Health insurers’ margins in Medicare Advantage were more than double those seen in other markets in 2021, reinforcing the way the program can produce strong financial returns for plans, a new Kaiser Family Foundation analysis shows.
Why it matters: Private Medicare plans are expected to draw more than half of eligible beneficiaries this year. But government payments to insurers for administering the plans could get ensnared in a politically charged fight over the program’s finances.
By the numbers: Gross margins in the Medicare Advantage market in 2021 averaged $1,730 per enrollee, similar to levels seen in 2018 and 2019 before the pandemic began, per KFF.
- That was substantially higher than margins seen in the individual ($745 per enrollee), fully insured group ($689 per enrollee) and Medicaid managed care ($768 per enrollee) markets.
- The individual and group markets had not recovered to pre-pandemic margins by the end of 2021.
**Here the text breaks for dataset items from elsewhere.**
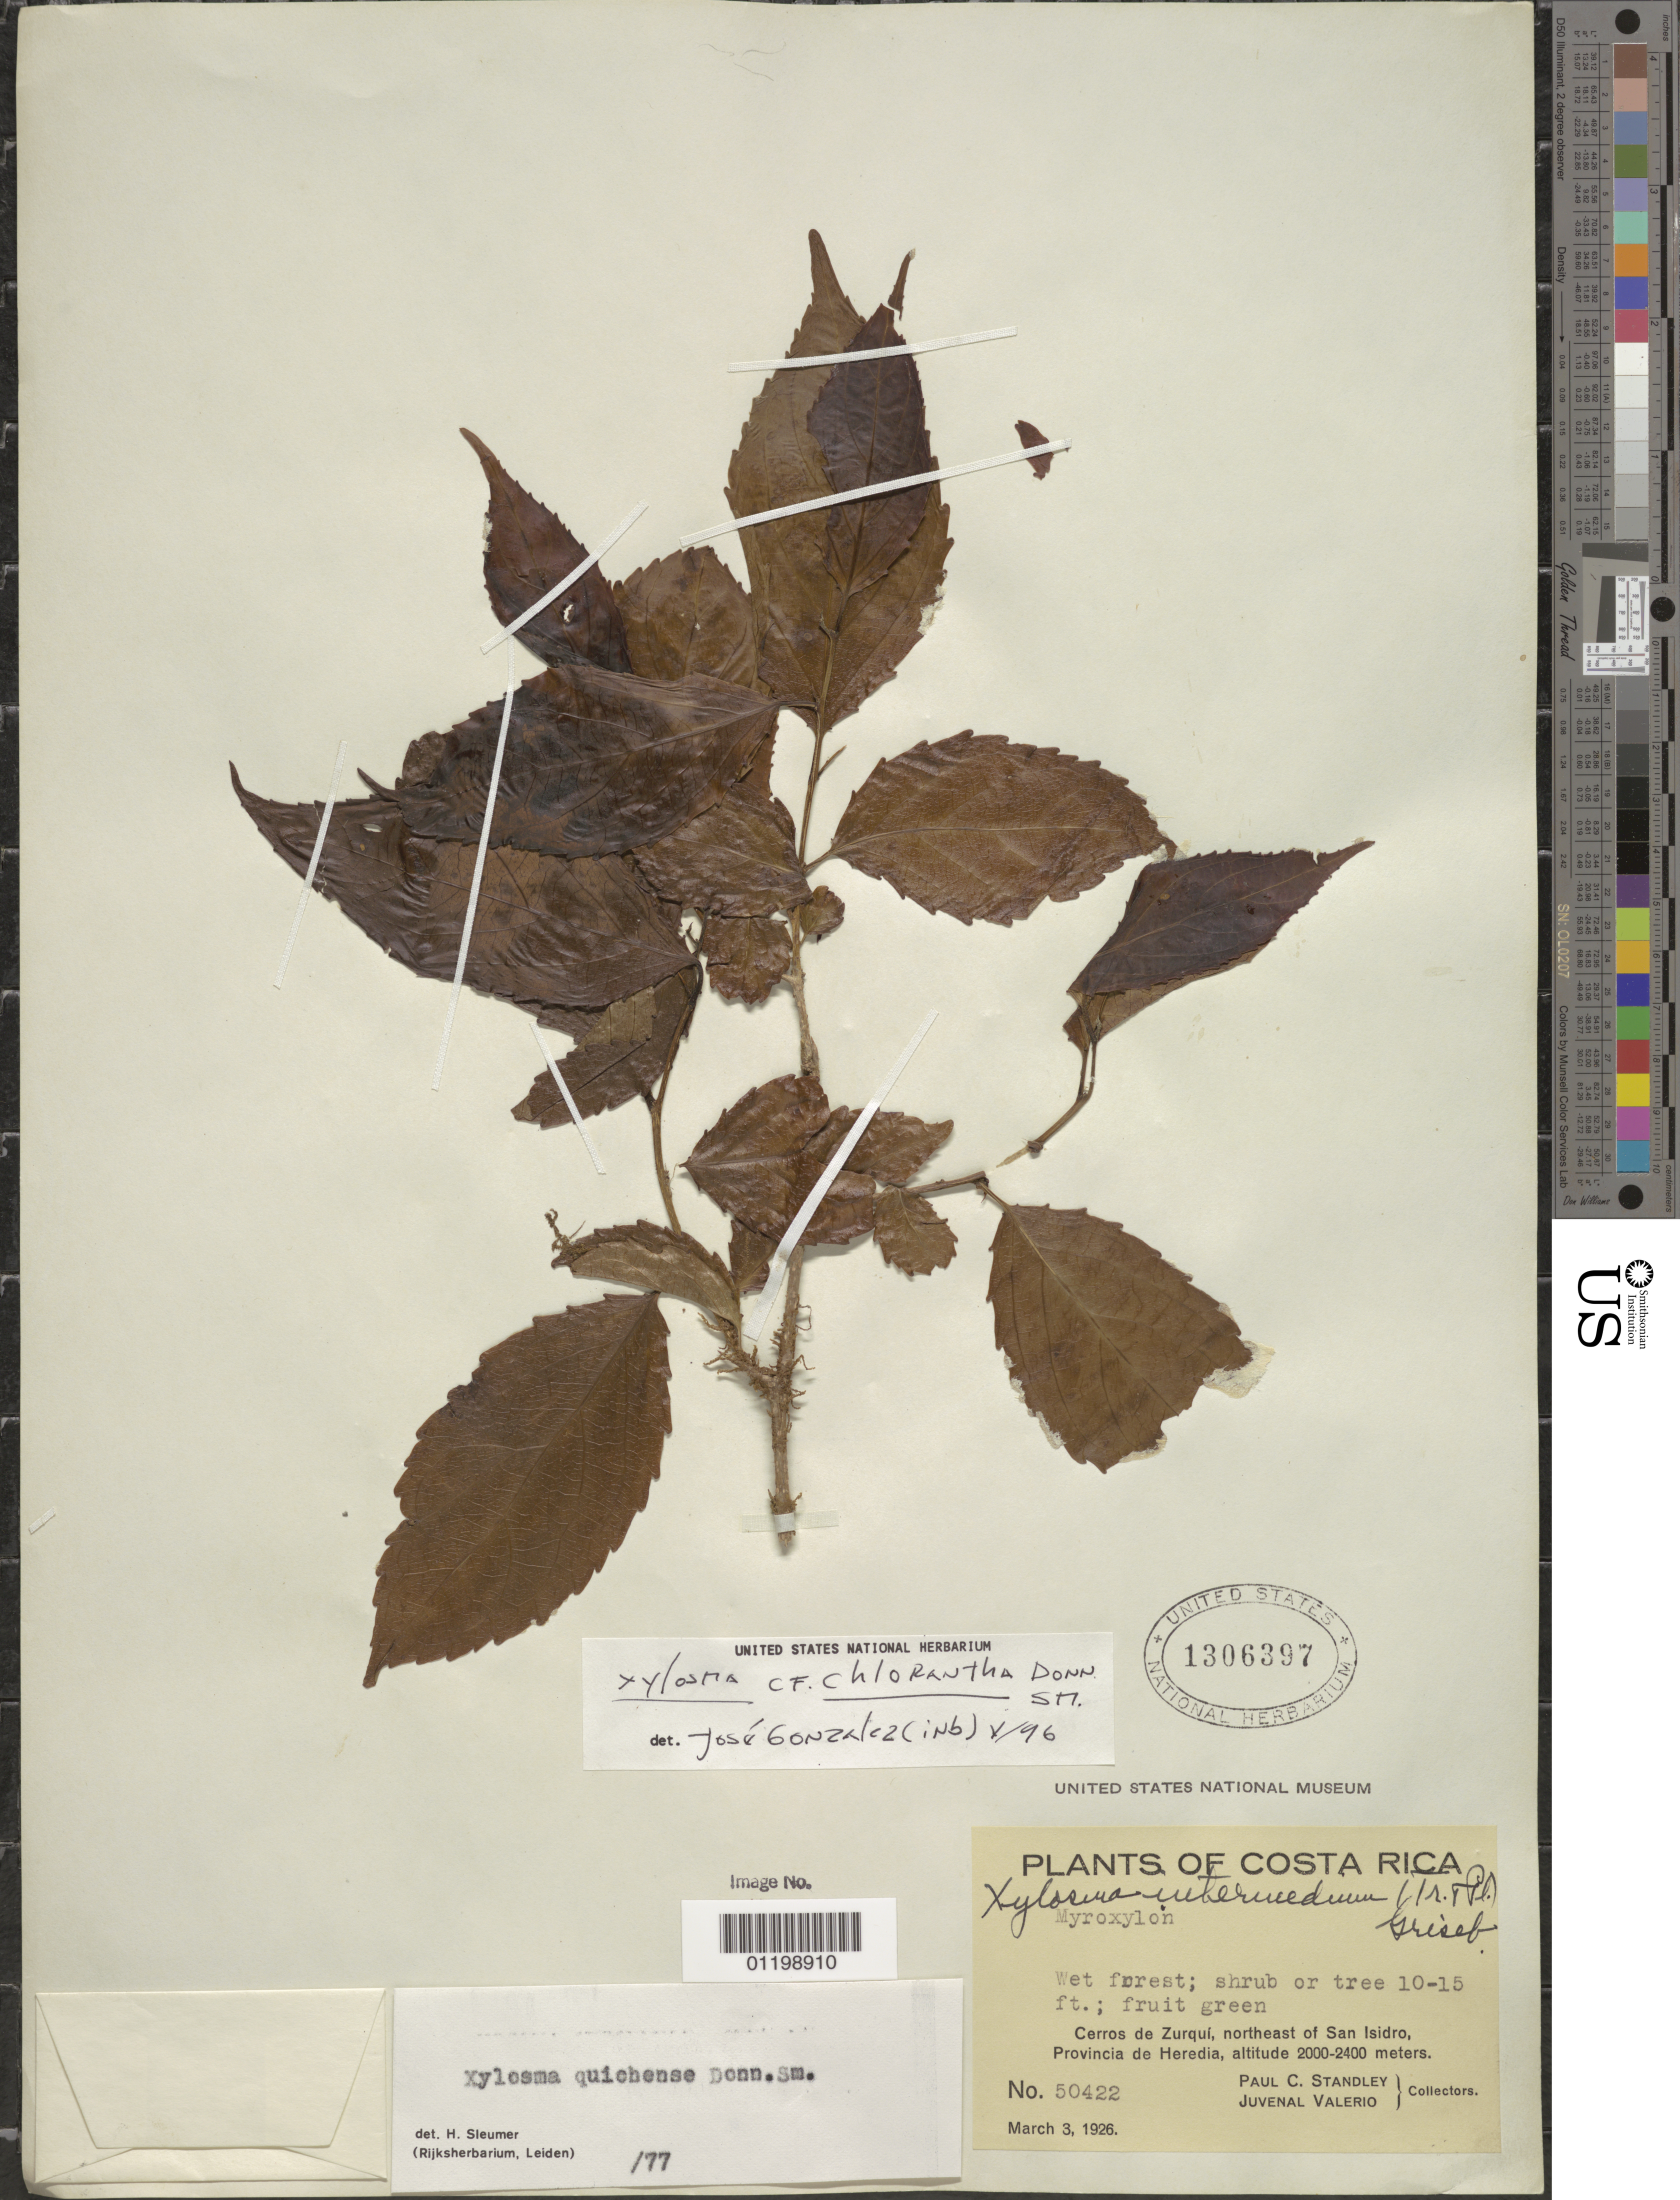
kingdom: Plantae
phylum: Tracheophyta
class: Magnoliopsida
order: Malpighiales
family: Salicaceae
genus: Xylosma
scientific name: Xylosma chlorantha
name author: Donn. Sm.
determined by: González, J.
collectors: P. C. Standley & J. Valerio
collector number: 50422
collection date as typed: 3 Mar 1926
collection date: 1926-03-03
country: Costa Rica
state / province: Heredia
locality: Cerros de Zurquí, northeast of San Isidro.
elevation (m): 2000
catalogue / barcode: US 1306397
- Gross margins are a common way to assess insurer profitability and reflect the amount total premium income exceeds total claims costs per enrollee.
Go deeper: Medicare Advantage is a lucrative and fast-growing business for insurers. UnitedHealth Group posted profits of $14.4 billion, up 20% over the prior year, buoyed in large part by increases in enrollment in MA plans.
- UnitedHealth had more than 7.1 million Medicare Advantage members in 2022, up about 9% from members 6.5 million the year prior. It’s projected to add 900,000 more members in 2023.
- Humana, recently announced plans to exit the commercial market to focus, in part, on its MA plans. It’s expecting at least 625,000 signups in 2023, a 14% year-over-year increase.